◆ WHAT YOU ARE ASKED TO DO
Transcribe the whole listing precisely, leaving nothing out.

◆ SUPPLIED DATA
####################

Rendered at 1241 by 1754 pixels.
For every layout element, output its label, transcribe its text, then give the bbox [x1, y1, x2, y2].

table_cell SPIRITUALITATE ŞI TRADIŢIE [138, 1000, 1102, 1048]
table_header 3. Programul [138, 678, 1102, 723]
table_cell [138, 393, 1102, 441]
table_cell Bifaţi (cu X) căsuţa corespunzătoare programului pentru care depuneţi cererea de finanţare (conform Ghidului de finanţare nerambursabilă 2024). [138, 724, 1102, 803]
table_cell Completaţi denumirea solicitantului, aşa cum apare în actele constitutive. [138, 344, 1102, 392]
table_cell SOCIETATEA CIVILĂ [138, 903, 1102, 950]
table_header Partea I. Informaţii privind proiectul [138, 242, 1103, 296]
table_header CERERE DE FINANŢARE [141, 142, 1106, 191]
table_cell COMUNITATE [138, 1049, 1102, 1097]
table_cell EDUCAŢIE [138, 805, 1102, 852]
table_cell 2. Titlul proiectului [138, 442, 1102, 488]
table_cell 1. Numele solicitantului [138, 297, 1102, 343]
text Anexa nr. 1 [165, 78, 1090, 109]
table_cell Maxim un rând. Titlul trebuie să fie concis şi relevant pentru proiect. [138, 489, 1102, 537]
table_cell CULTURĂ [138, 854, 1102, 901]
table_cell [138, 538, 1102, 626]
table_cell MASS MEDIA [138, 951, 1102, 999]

####################

◆ EXERCISE RESPONSE
Rendered at 1241 by 1754 pixels.
For every layout element, output its label, transcribe its text, then give the bbox [x1, y1, x2, y2].

table_cell SPIRITUALITATE ŞI TRADIŢIE [138, 1000, 1102, 1048]
table_header 3. Programul [138, 678, 1102, 723]
table_cell [138, 393, 1102, 441]
table_cell Bifaţi (cu X) căsuţa corespunzătoare programului pentru care depuneţi cererea de finanţare (conform Ghidului de finanţare nerambursabilă 2024). [138, 724, 1102, 803]
table_cell Completaţi denumirea solicitantului, aşa cum apare în actele constitutive. [138, 344, 1102, 392]
table_cell SOCIETATEA CIVILĂ [138, 903, 1102, 950]
table_header Partea I. Informaţii privind proiectul [138, 242, 1103, 296]
table_header CERERE DE FINANŢARE [141, 142, 1106, 191]
table_cell COMUNITATE [138, 1049, 1102, 1097]
table_cell EDUCAŢIE [138, 805, 1102, 852]
table_cell 2. Titlul proiectului [138, 442, 1102, 488]
table_cell 1. Numele solicitantului [138, 297, 1102, 343]
text Anexa nr. 1 [165, 78, 1090, 109]
table_cell Maxim un rând. Titlul trebuie să fie concis şi relevant pentru proiect. [138, 489, 1102, 537]
table_cell CULTURĂ [138, 854, 1102, 901]
table_cell [138, 538, 1102, 626]
table_cell MASS MEDIA [138, 951, 1102, 999]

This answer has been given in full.